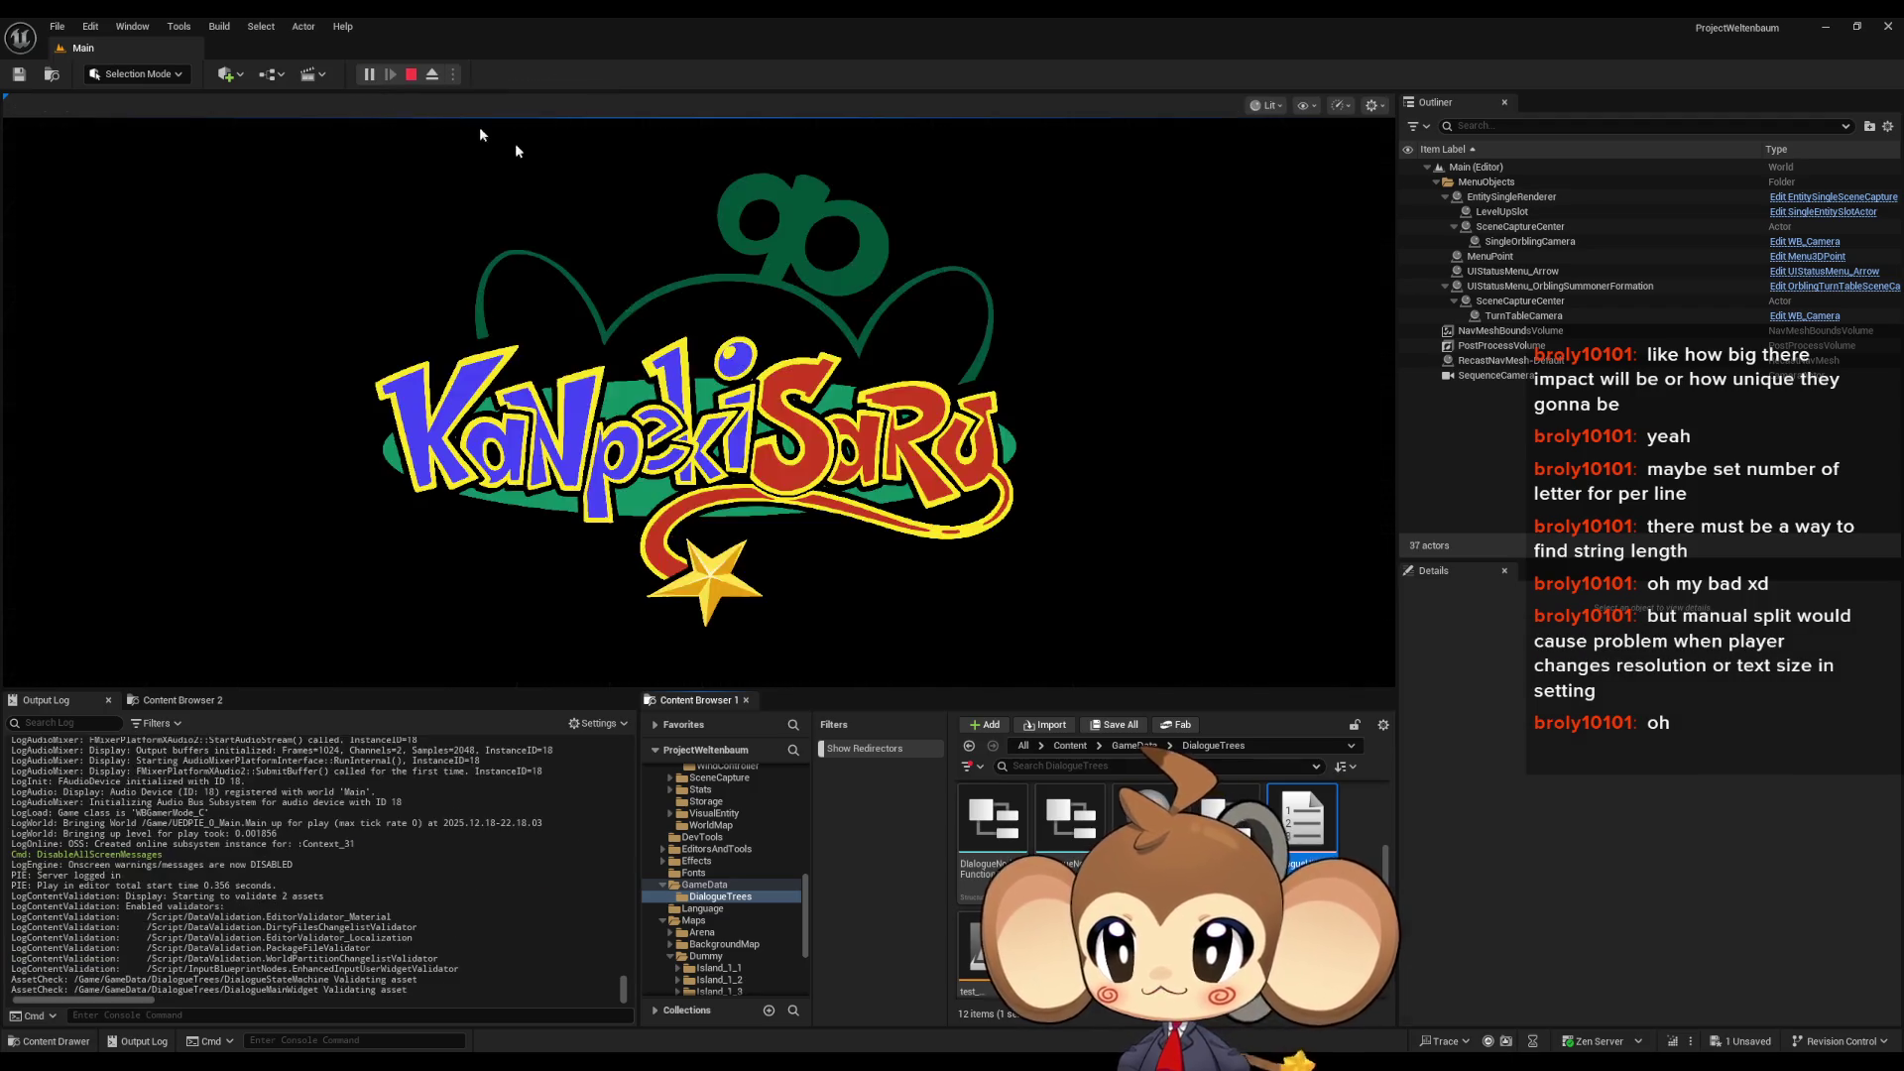
{"action": "left_click", "coordinate": [670, 419]}
{"action": "left_click", "coordinate": [260, 587]}
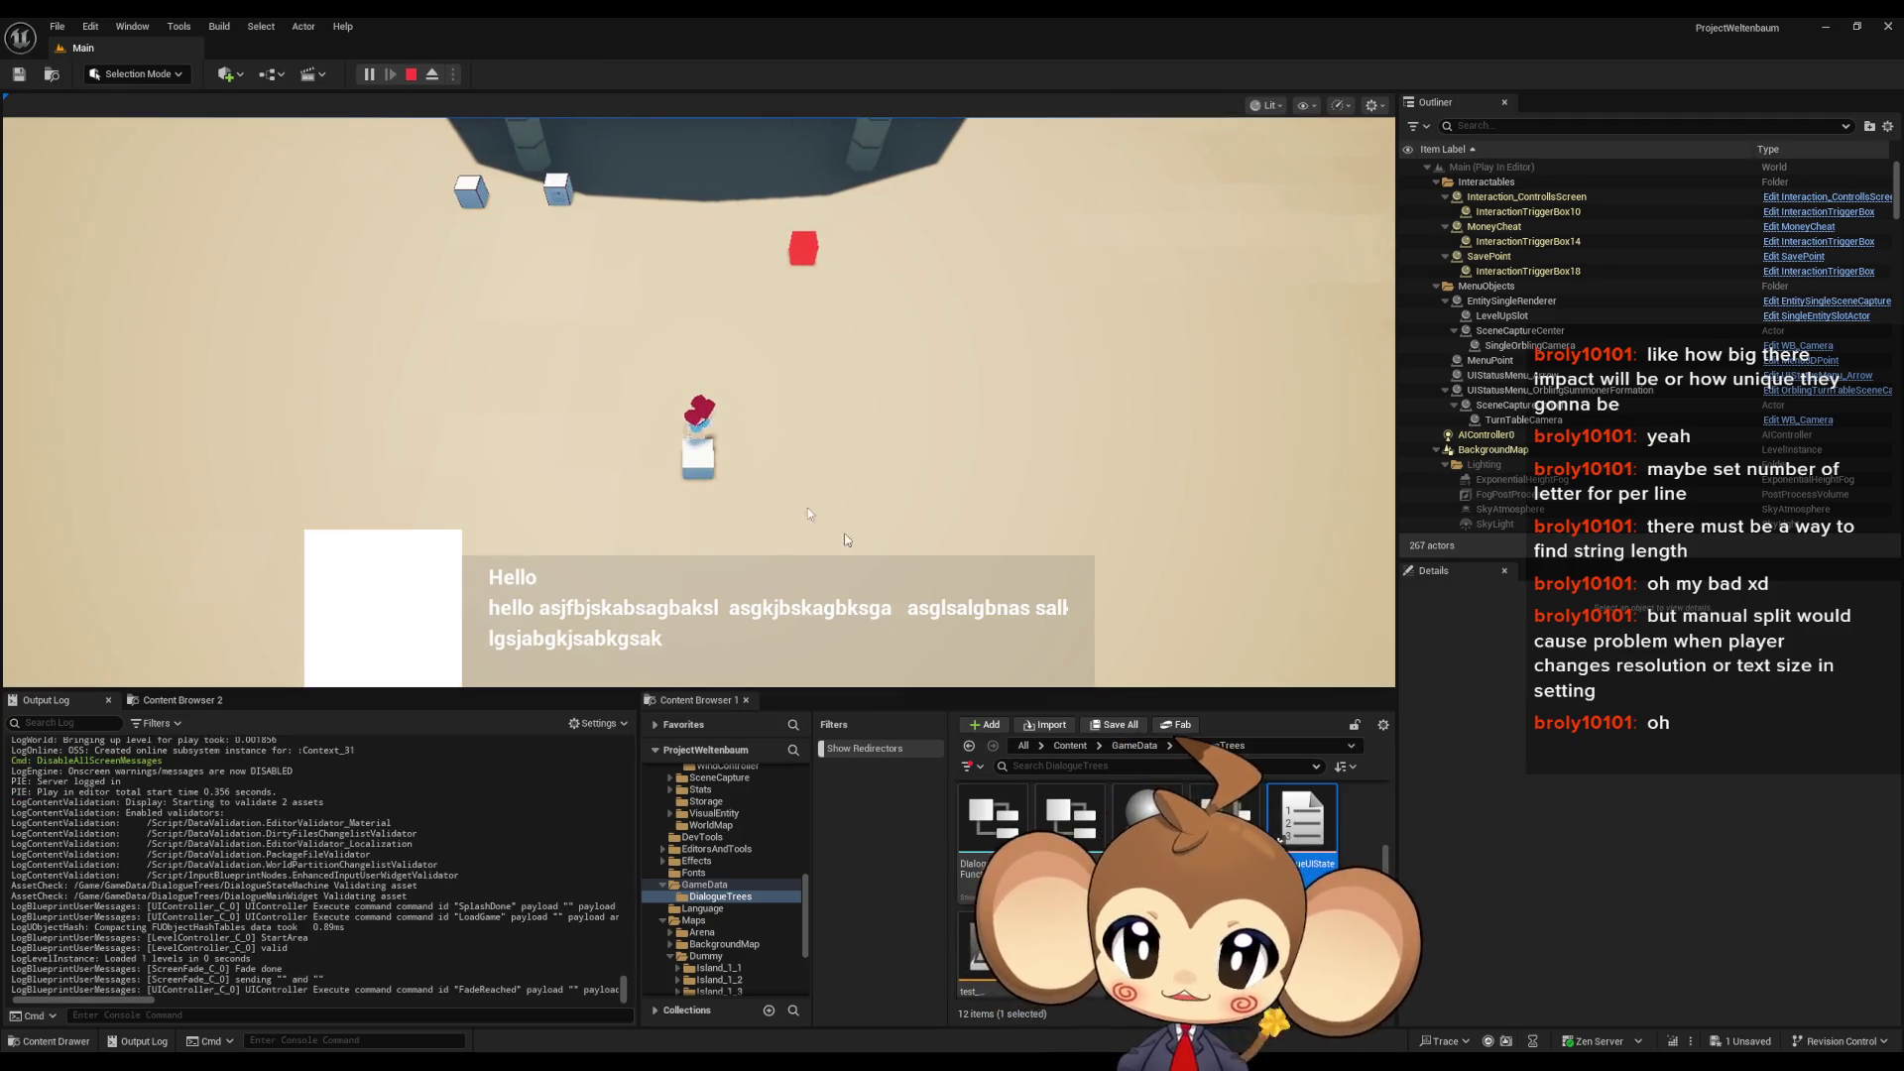
{"action": "left_click", "coordinate": [227, 29]}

## EXERCISE DIRECTIONS
Copy the listing exactly. Any image in it stays out of the copy.

## RESPONSE
{"action": "left_click", "coordinate": [670, 419]}
{"action": "left_click", "coordinate": [260, 587]}
{"action": "left_click", "coordinate": [227, 29]}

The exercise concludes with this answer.